Break your work up into little pieces. Plan to do 10 minutes of focused work, see how it feels. Getting started is the hardest part, but once you get started and move along for 10 minutes you will likely feel a lot more motivated. If not, take a break, go for walk and come back for 10 more minutes, rinse repeat.
posted by waving at 5:34 AM on May 8, 2015 [2 favorites]

Best answer: Dear mcmile,

I can definitely relate, speaking from personal experience. I went through a breakup about three months ago that left me utterly devastated. I was really busy with work for the next three weeks at the time and really struggled trying to meet my obligations.

For me, no matter how much I tried, all I thought about was the relationship. I was filled with self-doubt, a lot of regret of who I could have and should have been as a girlfriend, and self realization (I too felt that I wasn't myself and thought I had really lost myself in my insecurities and perhaps depression while my ex and I were dating).

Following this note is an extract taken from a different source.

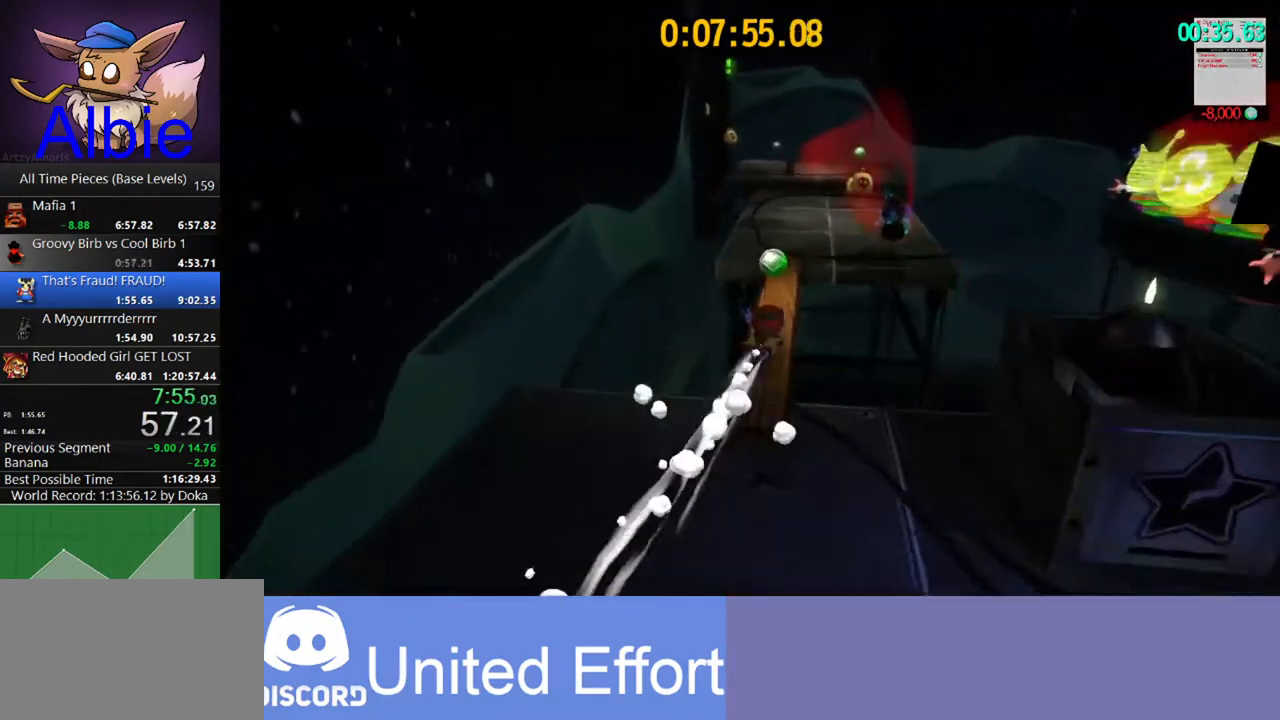
{"keys": ["w"], "mouse": [], "mouse_move": "right", "events": [[167, "shift", "down"], [300, "a", "down"], [300, "shift", "up"], [400, "a", "up"]]}
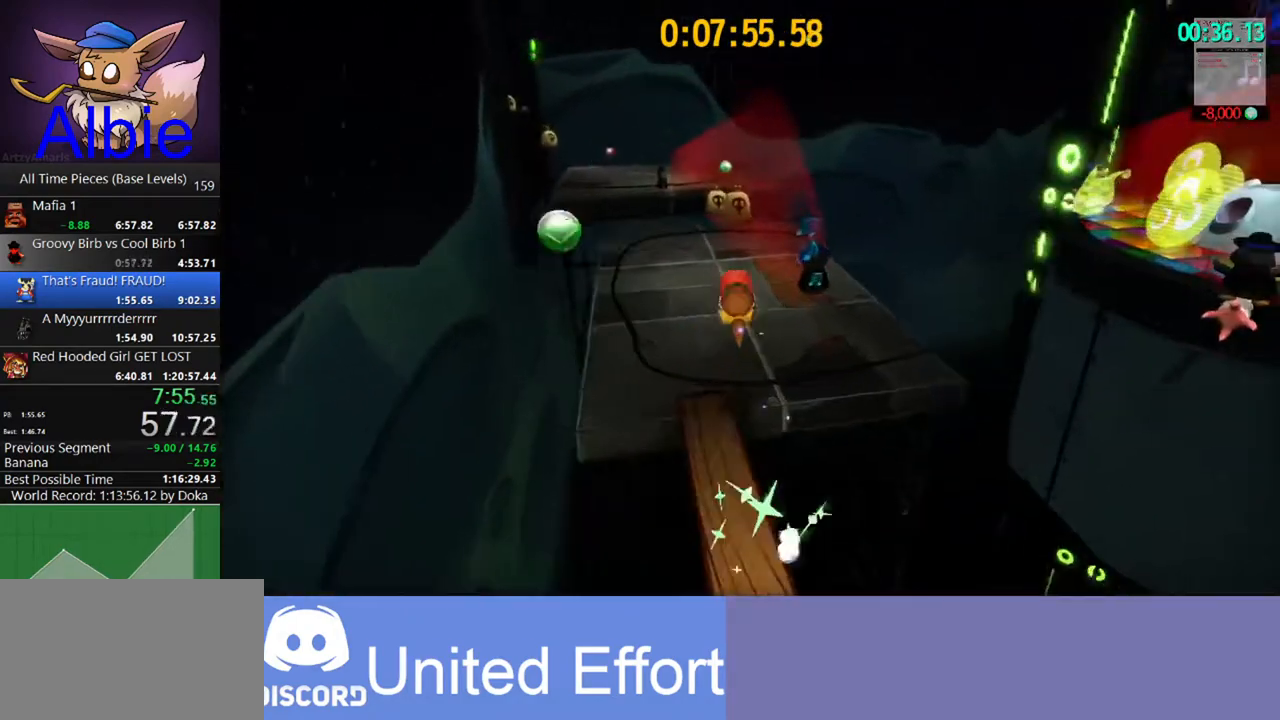
{"keys": ["w"], "mouse": [], "mouse_move": "right", "events": [[200, "shift", "down"], [367, "shift", "up"]]}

Anyway, I think you are stronger than me. It sounds like rather than wallowing in self-pity and self-doubt, you are driven to at least get over the next couple of weeks. I, on the other hand, let the break up get to me, and was basically dysfunctional for a couple weeks, calling in sick to work, not eating at all, not sleeping, going into severe depression, etc. Looking back, here's what helped me, and what I would recommend.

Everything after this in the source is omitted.